New technologies transform the research and development process, accelerating drug discovery, said Appalla Venkataprabhakar of clinical research organisation Quintiles. The use of wearables assumes significance in the era of risk based management (RBM), according to Nimita Limaye of Tata Consultancy Services.

One must keep an eye on the 'pink flamingo' or inevitable surprises and existing models of data collection need to change, said Abby Abraham of clinical analytics solutions company Algorics. Comparing data collection to a rowing boat full of people doing their own things not necessarily in consonance, he said these processes need more streamlined approaches. RBM needs to be integral to clinical data management and there are enough examples to show why. Ganapathy Vijayasena of Icon Clinical Research pointed out that in patient-centric monitoring there was a need to check data minutely. The trick was to ask the right questions.

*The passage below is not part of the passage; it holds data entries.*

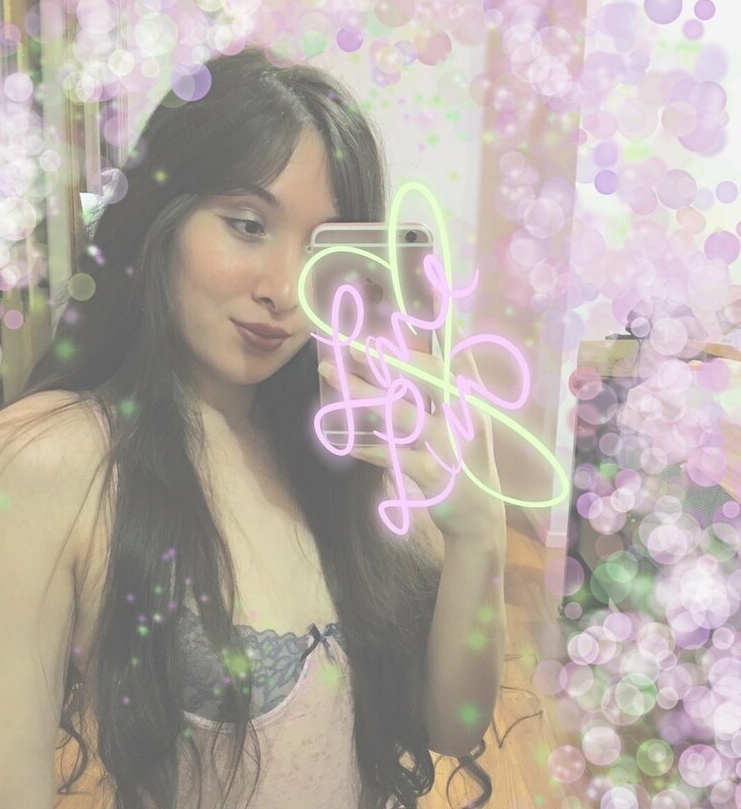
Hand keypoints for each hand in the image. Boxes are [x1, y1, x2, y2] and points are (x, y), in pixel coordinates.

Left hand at [318, 337, 505, 540]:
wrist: (479, 520)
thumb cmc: (463, 464)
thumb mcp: (463, 423)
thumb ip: (444, 391)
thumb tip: (417, 353)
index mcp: (473, 399)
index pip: (457, 353)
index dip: (447, 322)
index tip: (436, 287)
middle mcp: (466, 416)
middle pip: (425, 375)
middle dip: (385, 356)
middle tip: (347, 342)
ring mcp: (451, 445)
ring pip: (401, 411)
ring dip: (360, 392)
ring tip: (329, 374)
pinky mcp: (435, 474)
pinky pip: (392, 455)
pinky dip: (366, 447)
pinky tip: (344, 442)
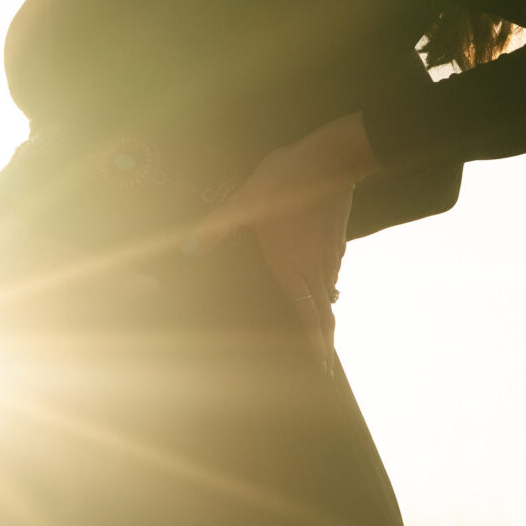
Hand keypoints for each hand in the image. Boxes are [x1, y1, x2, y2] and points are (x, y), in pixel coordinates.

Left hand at [195, 113, 379, 360]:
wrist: (330, 158)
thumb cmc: (285, 181)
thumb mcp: (245, 202)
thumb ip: (217, 228)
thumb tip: (189, 250)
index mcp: (293, 267)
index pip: (310, 316)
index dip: (317, 343)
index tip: (321, 366)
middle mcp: (315, 268)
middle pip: (325, 315)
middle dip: (325, 341)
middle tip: (325, 366)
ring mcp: (329, 255)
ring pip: (330, 296)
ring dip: (326, 318)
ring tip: (321, 333)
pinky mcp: (336, 240)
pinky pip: (332, 275)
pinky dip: (328, 292)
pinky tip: (324, 291)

RBM offers an error rate four times lower than other practices, alongside 30% reduction in source data verification. RBM, therefore, is clearly an improvement over traditional review methods, said Jagadeesh Rudraswamymath of Quintiles. The Internet of Things (IOT) can be used effectively for clinical trials. For instance, one can track if a patient has taken medicines using an ingestible pill which emits signals to a patch on the body that in turn signals a CDM system, said Nilofar Nomani of Chiltern International.

Even as RBM and IOT were emerging trends, there is a concern over reporting adverse events. Carlton Dsouza of Quintiles said mechanisms to report adverse events were inadequate and there was an industry trend to withhold importance of safety information. Worse still, there was delayed reporting in case of death. He suggested that the time to report adverse events should be reduced from 24 hours to 12 hours and robust reporting made mandatory in post marketing trials.

Too much data could also be a problem. Demetrios Zambas of pharma group Novartis said RBM uptake has been slow because “it has made common sense too expensive”. Trials need smart data enough to demonstrate safety, he said. Like in icebergs, which crowd out all other light and allow only the blue to be seen, he said data managers must "bring out the blue" by fine tuning the data that is needed.

Regulators too are keen on RBM, said Steve Wilson of the US Food and Drug Administration in a webcast. For wearable devices, he said, the resultant data should be valid and reliable to meet all regulatory requirements.